これにより、6月30日までのつなぎ措置だった、国税と地方税の税制改正にめどがつきました。なおも、国税は閣法2号と地方税は閣法4号を内閣が修正し、議案として延長国会に残ります。しかし、歳入全体にしめる影響は、いまだに衆院委員会に残っている「特例公債法案(平成23年度の赤字国債を発行する法案)」(閣1)に比べれば軽微ですので、このまま、閣法82号と閣法83号のまま、平成23年度が進むことになりそうな気配を感じています。
この租税特別措置などのつなぎを踏まえて、6月30日までに、自民党も賛成できる項目を閣法2号、閣法4号から抜き出して法案をつくる修正協議は、民主党は首相補佐官の藤井裕久さん(昭和30年大蔵省入省)、自民党は元自治大臣の野田毅さん(昭和39年大蔵省入省)が担ったそうです。
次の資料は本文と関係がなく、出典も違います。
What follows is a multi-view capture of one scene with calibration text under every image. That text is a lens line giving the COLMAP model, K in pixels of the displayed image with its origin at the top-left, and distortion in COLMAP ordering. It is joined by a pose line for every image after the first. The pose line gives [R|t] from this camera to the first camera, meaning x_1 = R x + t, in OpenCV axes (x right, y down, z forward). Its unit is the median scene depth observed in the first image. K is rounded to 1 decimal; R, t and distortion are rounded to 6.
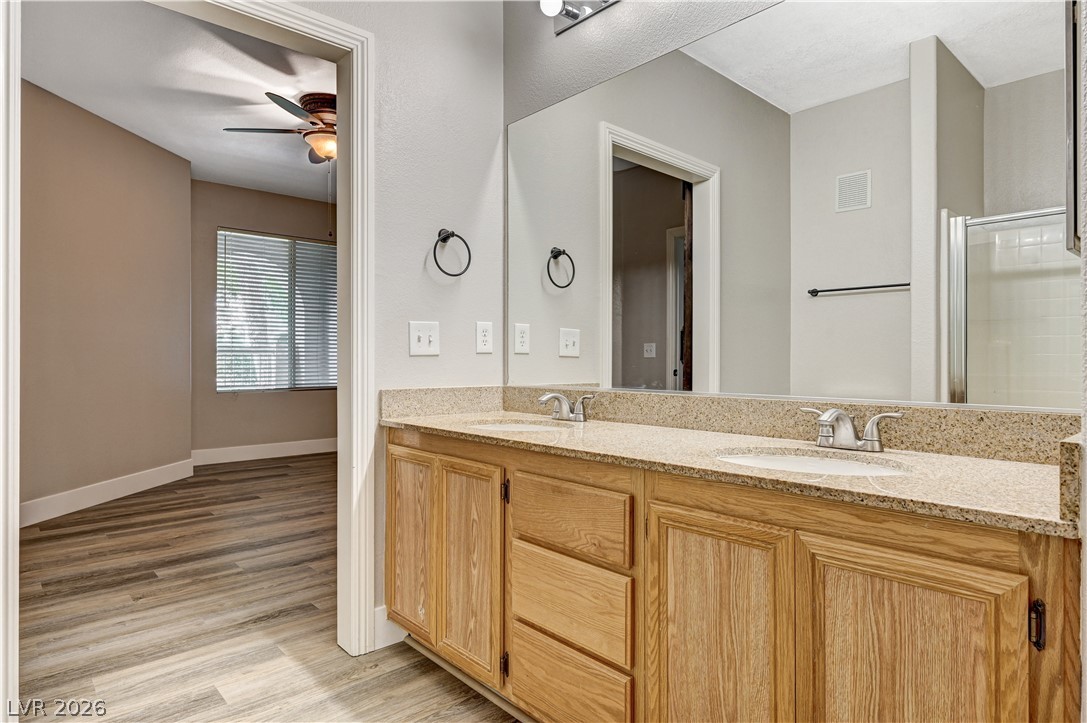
lens RADIAL K [[611.9, 0, 538.1], [0, 611.9, 356.6], [0, 0, 1]] dist [-0.003418, 0.000045]
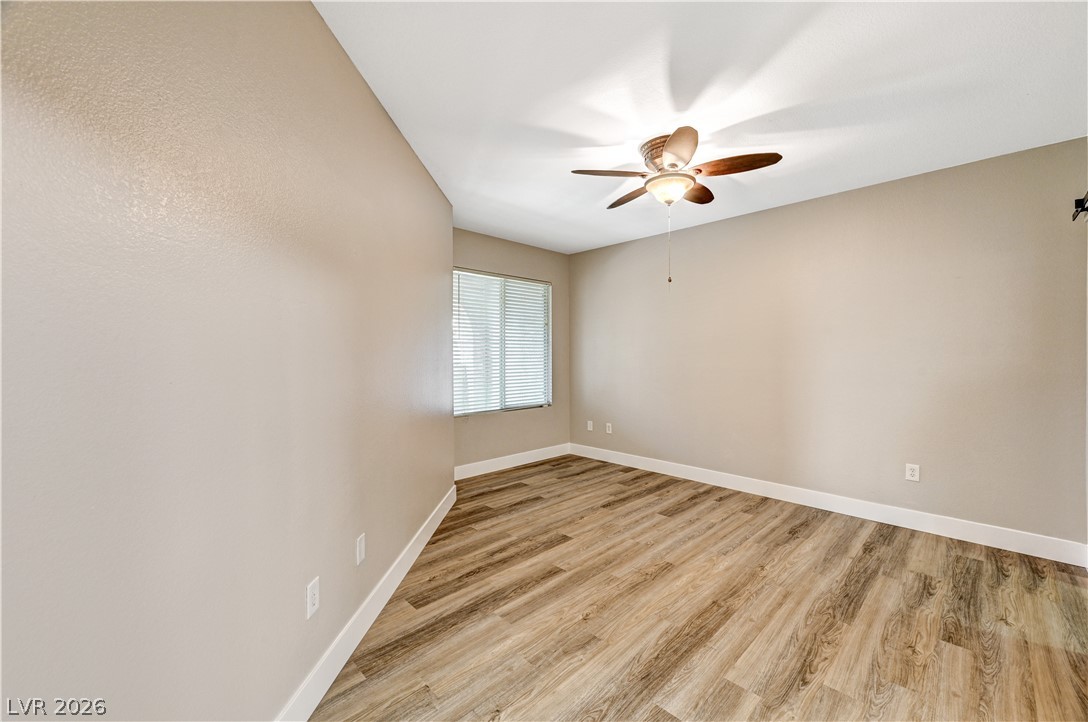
lens RADIAL K [[434.2, 0, 547.8], [0, 434.2, 359.2], [0, 0, 1]] dist [0.007125, 0.000301]
pose [[0.999151, -0.003609, 0.041045, -0.939168], [0.002842, 0.999820, 0.018734, -0.145914], [-0.041105, -0.018602, 0.998982, 0.504888]]
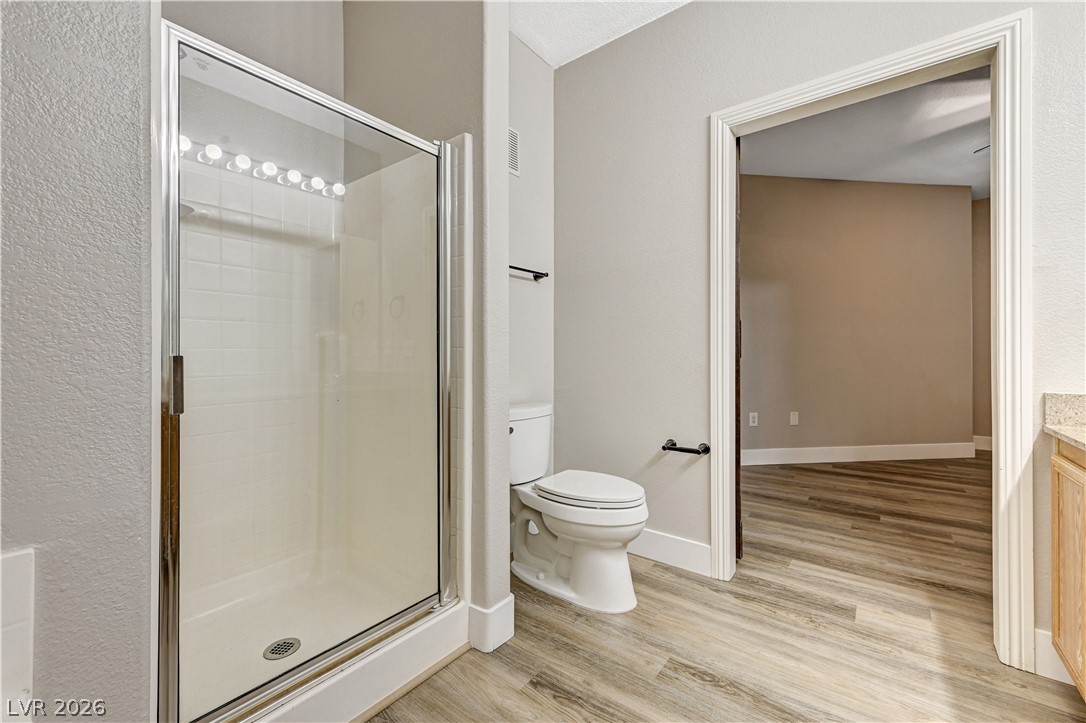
lens RADIAL K [[435.3, 0, 550.6], [0, 435.3, 355.0], [0, 0, 1]] dist [-0.000507, 0.000089]
pose [[0.184910, -0.003309, -0.982750, 0.207017], [0.006282, 0.999978, -0.002185, -0.004144], [0.982735, -0.005770, 0.184927, 0.135727]]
大蔵省の先輩・後輩で、国会議員および「自由党幹事長」としては野田さんが先輩になります。それと野田さんは、どうも「与党政治家らしさ」が強いように私には思え、こういう修正協議では国家国益を優先するタイプだと考えます。この辺は、岡田克也幹事長らの人選が良かったんだろう、と考えます。まあ、野田さんも、まさか未来予想図の「野田財務大臣」が新進党時代の1年生議員の野田佳彦さんとは思っていなかったでしょう。野田聖子さんというのは若干ケーカイしていたかもしれませんが、新進党解党後に、小沢一郎氏から離れていった当選5回生の佳彦さんが財務大臣、小沢氏についていった毅さんは当選13回生にして野党第1党で無役という悔しさを、修正協議にぶつけたのなら、報われたように思います。
このように、以前は、税制論議には、党人派の山中貞則さんなどがいましたが、最近では、せめて通産官僚(尾見孝次さん、町村信孝さん)がいるくらいで、ほとんど財務官僚(伊吹文明さん、津島雄二さんら)でないと取り扱えない状態になっています。「代表なくして課税無し」が議会政治の発祥ですが、最近の民主党議員は、税調で、特定業界の「免税継続」を訴えたり、税と社会保障の一体改革で「消費税引き上げに反対」するなどといった木を見て森を見ず、の議論ばかりで、ていねいに、税制を体系的に勉強している議員がいないように思えます。たいへん憂慮すべき事態です。
関連エントリー)衆院通過時のエントリー
ねじれ国会の難題1つ解決 6月30日つなぎ切れの税制改革法案が衆本を通過
なお、参院本会議では、大震災のための金融機能強化・金融機関再編特措法(閣法73号)、総合特区法案(閣法27号)も可決・成立しました。
この後、午後の衆院本会議で会期延長が決まります。
asahi.com(朝日新聞社):税制改正修正法成立 法人減税や所得・相続増税は先送り - 政治
2011年度税制改正修正法が、22日の参院本会議で賛成多数で可決、成立した。認定NPO法人に寄付した場合の優遇税制拡大や、従業員を増やした企業を減税する雇用促進税制などを盛り込んだ。法人税減税や所得・相続増税など、当初の改正案の根幹部分は今後、改めて与野党で協議する。
税制改正法案は、毎年3月末までに成立させるのが慣例。今年は野党の反対で成立が遅れていたが、民主党と自民、公明両党が今月8日に一部項目の修正で合意。期限が切れて増税になると企業や国民生活に影響が大きい租税特別措置を3カ月延長する「つなぎ法」の期限が6月末に迫ったため、与野党の合意項目だけ切り離して成立させた。
修正法には、離島航路の航空機燃料税や不動産売買契約書につける印紙税の軽減など6月末で切れる租税特別措置の12年3月末までの延長や、低額年金所得者の申告不要制度の創設、11年末に期限が切れる証券優遇税制の2年延長なども盛り込まれた。